Social Media and News: Amazing Graphic
“News Use across Social Media Platforms” confirms what I have suspected for a while. The mobile generation has some interesting behavior patterns with regard to news. Among the factoids that the Pew outfit has boiled down to numbers are:
ITEM: YouTube viewers are not using the service to get news. Maybe that explains why experiments with Thomson Reuters proved to be somewhat disappointing.
ITEM: Google Plus is less popular than Reddit, Twitter, and Facebook as a source of news. The push back about Google Plus as a prerequisite for YouTube comments may have more importance than some realize.
ITEM: Facebook is an important source of news. As the demographics of Facebook shift, the importance of news may suggest that Facebook has morphed into a more mature service.

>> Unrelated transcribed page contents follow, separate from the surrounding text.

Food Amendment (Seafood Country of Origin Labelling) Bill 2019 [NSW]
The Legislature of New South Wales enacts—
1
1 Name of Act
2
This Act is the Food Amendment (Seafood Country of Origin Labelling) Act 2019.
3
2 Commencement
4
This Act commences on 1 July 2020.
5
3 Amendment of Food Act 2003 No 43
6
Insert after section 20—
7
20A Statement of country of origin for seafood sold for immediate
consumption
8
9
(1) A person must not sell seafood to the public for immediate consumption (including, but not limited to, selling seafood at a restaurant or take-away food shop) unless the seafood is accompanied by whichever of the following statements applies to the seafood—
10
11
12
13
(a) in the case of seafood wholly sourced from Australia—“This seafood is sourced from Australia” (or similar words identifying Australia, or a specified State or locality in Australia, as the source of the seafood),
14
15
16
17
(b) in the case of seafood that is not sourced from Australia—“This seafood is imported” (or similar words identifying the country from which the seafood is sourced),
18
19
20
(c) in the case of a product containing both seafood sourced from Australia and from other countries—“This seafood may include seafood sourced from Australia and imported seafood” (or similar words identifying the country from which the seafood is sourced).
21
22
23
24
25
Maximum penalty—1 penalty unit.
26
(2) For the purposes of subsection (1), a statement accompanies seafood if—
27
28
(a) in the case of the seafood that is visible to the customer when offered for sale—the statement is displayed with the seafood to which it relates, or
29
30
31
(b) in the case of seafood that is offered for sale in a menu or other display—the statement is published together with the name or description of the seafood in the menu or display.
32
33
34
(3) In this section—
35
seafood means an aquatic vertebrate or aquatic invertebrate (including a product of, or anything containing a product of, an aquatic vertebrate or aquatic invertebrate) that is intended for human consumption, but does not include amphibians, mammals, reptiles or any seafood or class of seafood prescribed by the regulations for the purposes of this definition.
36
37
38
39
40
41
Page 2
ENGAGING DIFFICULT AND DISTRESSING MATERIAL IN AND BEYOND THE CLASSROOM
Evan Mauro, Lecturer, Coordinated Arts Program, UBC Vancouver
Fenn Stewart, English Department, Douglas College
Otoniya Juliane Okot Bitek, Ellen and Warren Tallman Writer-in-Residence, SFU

The most interesting “fact” in the report is the apparent importance of Reddit, a service which points to public posts on a range of issues. The Reddit service offers a search function, but I find consistently disappointing. In fact, most of the unusual collections of links and comments are essentially unfindable.
Another interesting facet of the report is the inclusion of some trendy graphics. The diagram below is my favorite.

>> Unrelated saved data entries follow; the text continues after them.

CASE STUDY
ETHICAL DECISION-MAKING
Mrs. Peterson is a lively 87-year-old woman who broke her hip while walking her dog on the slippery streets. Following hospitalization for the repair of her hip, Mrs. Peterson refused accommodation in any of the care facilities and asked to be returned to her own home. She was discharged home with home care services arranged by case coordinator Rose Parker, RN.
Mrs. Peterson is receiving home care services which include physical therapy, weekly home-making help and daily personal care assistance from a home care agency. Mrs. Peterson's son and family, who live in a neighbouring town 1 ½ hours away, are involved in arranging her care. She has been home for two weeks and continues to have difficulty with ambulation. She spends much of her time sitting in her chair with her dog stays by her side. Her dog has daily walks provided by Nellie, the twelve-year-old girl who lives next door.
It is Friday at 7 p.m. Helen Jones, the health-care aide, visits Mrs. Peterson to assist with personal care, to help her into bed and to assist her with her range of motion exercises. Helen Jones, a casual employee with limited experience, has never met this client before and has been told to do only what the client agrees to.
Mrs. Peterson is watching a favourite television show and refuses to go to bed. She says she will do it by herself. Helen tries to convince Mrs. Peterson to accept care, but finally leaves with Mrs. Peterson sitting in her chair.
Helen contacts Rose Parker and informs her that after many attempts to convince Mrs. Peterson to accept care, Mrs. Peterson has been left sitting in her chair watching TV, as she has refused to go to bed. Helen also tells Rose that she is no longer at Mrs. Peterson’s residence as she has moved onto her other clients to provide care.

In my opinion, the good news in the report appears in this passage:
Social media news consumers still get news from a variety of other sources and, in some cases, even more so than the general public does. YouTube, LinkedIn and Google Plus news consumers are more likely than Facebook and Twitter news consumers to watch cable news. Twitter news consumers are among the least likely to turn to local and cable TV. And nearly four-in-ten LinkedIn news consumers listen to news on the radio, compared to about a quarter of the general population.

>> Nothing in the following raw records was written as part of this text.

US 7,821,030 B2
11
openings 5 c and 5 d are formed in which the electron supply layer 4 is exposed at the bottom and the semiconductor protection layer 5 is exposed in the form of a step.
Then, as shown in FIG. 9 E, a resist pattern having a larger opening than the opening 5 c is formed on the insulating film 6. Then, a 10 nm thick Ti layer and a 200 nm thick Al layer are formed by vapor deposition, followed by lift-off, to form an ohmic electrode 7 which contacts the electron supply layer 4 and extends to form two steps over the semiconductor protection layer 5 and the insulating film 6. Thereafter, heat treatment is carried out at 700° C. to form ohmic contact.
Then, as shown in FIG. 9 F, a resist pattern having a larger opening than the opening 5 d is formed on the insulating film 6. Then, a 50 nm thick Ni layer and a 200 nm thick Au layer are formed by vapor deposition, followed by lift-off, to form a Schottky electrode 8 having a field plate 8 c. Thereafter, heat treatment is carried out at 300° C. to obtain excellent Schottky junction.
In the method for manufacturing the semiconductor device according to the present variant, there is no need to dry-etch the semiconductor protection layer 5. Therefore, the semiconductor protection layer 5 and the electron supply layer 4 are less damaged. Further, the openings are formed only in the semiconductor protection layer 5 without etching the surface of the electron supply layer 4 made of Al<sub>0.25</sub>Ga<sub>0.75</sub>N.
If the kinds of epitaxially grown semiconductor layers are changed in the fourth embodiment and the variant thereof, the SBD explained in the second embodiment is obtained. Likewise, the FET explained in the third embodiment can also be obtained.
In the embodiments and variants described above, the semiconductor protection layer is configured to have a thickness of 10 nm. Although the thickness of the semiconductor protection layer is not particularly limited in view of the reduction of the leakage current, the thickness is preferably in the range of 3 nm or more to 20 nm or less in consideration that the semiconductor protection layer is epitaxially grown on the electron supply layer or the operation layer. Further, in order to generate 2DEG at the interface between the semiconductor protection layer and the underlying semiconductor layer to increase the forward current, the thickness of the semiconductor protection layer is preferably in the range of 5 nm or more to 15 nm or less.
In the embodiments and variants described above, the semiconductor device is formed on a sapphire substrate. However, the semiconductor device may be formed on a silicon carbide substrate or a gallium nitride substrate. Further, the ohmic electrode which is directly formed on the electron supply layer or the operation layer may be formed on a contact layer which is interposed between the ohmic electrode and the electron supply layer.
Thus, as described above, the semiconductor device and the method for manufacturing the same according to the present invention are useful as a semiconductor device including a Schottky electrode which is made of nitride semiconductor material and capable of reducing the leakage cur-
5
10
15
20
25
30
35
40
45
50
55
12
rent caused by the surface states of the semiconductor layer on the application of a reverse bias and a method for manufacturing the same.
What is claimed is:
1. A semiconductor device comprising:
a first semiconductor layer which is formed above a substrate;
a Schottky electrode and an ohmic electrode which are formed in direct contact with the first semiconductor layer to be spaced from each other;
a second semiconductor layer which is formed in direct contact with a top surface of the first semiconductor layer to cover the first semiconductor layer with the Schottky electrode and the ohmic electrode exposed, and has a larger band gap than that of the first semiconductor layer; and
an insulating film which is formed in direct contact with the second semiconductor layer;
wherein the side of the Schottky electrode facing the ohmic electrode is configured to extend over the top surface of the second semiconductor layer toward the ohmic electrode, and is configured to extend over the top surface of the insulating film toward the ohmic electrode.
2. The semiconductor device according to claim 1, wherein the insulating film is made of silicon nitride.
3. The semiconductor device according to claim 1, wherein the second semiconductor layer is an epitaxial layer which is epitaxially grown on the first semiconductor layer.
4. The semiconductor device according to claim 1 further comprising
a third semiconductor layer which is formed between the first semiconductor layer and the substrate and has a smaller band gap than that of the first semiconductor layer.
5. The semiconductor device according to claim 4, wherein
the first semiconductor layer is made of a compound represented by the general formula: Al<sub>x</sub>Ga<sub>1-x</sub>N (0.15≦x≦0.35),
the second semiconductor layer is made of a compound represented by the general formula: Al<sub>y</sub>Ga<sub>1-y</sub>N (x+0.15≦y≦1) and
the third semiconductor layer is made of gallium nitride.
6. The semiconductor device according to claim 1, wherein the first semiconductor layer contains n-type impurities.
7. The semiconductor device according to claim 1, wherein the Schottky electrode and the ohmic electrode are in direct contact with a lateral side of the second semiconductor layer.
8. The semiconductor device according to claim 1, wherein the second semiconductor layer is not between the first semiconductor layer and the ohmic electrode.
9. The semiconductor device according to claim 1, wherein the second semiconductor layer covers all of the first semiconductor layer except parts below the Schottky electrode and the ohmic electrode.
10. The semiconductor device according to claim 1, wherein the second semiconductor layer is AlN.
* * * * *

For now, the digital services cannot celebrate total victory. Publishers of traditional news media live to fight another day. For now.
Stephen E Arnold, November 15, 2013
Phi Beta Iota: Most interesting about this graphic is the absence of Wikipedia and the absence of Amazon. Wikipedia continues to have enormous potential, particularly if it develops multi-lingual cross-over capabilities, but Wikipedia is corrupt to the bone. It has been captured by a mix of unethical unprofessional editors and institutional hijacking of pages to the point that Wikipedia is no longer even remotely reliable as a source for any topic where money matters. Amazon continues to be one of the most astonishingly underdeveloped platforms for a world brain able to integrate education, intelligence (decision-support) and research at the dot to dot, dot to person, and person to person level, but Amazon is still lcoked into selling “thinks” rather than relationships or transactions.